**INSTRUCTIONS TO FOLLOW**
Please reproduce the stretch of the Karubeque thread from "I will admit it" through "with my smoker." word for word.

# The Karubeque: Is it worth it?



## old sarge (Feb 23, 2018)

I will admit being intrigued by this.  In fact, a member on another forum I belong to swears by it and says it is the only way to go. Looking for other opinions.

https://kbq.us/video-tour/


----------



## Rings Я Us (Feb 23, 2018)

Not sure how that works
http://www.rectecgrills.com/rec-tec-grills-bullseye/

More intriguing to me is this one.


----------



## SonnyE (Feb 23, 2018)

Yeah, I watched that before Sarge.
But nei $1500 is kinda pricey, IMHO.


----------



## pops6927 (Feb 23, 2018)

He lives in Southlake, Tx., northeast of Fort Worth.  About 40 min. from here (2 hours in rush hour traffic! lol!)


----------



## motocrash (Feb 23, 2018)

Very interesting. old sarge - Get one and tell us how well it works:)


----------



## old sarge (Feb 24, 2018)

Found this video of one being used to smoke a brisket.  I found it interesting but not enough for me to take the plunge.  Not yet, anyway.


----------



## motocrash (Feb 24, 2018)

Good god man! Is he gonna light the steps on fire? :eek:


----------



## old sarge (Feb 24, 2018)

Oh, you noticed that as well!  And meanwhile he is shooting pool, watching the history channel, etc.  Sort of like fiddling while Rome burns (to borrow an old metaphor).


----------



## SonnyE (Feb 24, 2018)

motocrash said:


> Good god man! Is he gonna light the steps on fire? :eek:



No, that's just an optical delusion.


----------



## SonnyE (Feb 24, 2018)

old sarge said:


> Oh, you noticed that as well!  And meanwhile he is shooting pool, watching the history channel, etc.  Sort of like fiddling while Rome burns (to borrow an old metaphor).



I'm sorry Sarge, but that guy would never be allowed on the street, let alone the red carpet at the Oscars.
I had to grab and slide past to get to the meat of the matter. Why waste peoples time with his sick attempt at being entertaining? I never play games, and don't care one bit what bubba watches on tv.
Then he misses key points like applying his store bought rub, and the carving.
He couldn't swab a cannon bore.


----------



## kruizer (Mar 8, 2018)

Kinda looks to me like a solution in search of a problem.


----------



## old sarge (Mar 8, 2018)

I will admit it is intriguing but not something I would leave unattended when in use because it has actual fire. And it is definitely not anywhere close to being on my list of things to buy. The Smokin-it and gas grill do everything I want to do.


----------



## gmc2003 (Mar 8, 2018)

To many things to break down for my liking. I can see those fans getting all gunked up after a period of time. My pellet stove for home heating has had issue with the convection fan. I don't want to play the same game with my smoker. 

Chris


----------

**DATASET CONTENT**
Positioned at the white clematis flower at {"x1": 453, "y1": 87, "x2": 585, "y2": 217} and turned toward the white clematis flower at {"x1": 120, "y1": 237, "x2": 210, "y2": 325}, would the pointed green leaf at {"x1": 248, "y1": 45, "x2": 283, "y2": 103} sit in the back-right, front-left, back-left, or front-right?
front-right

**ANSWER BOX**
I will admit it is intriguing but not something I would leave unattended when in use because it has actual fire. And it is definitely not anywhere close to being on my list of things to buy. The Smokin-it and gas grill do everything I want to do.


----------



## gmc2003 (Mar 8, 2018)

To many things to break down for my liking. I can see those fans getting all gunked up after a period of time. My pellet stove for home heating has had issue with the convection fan. I don't want to play the same game with my smoker.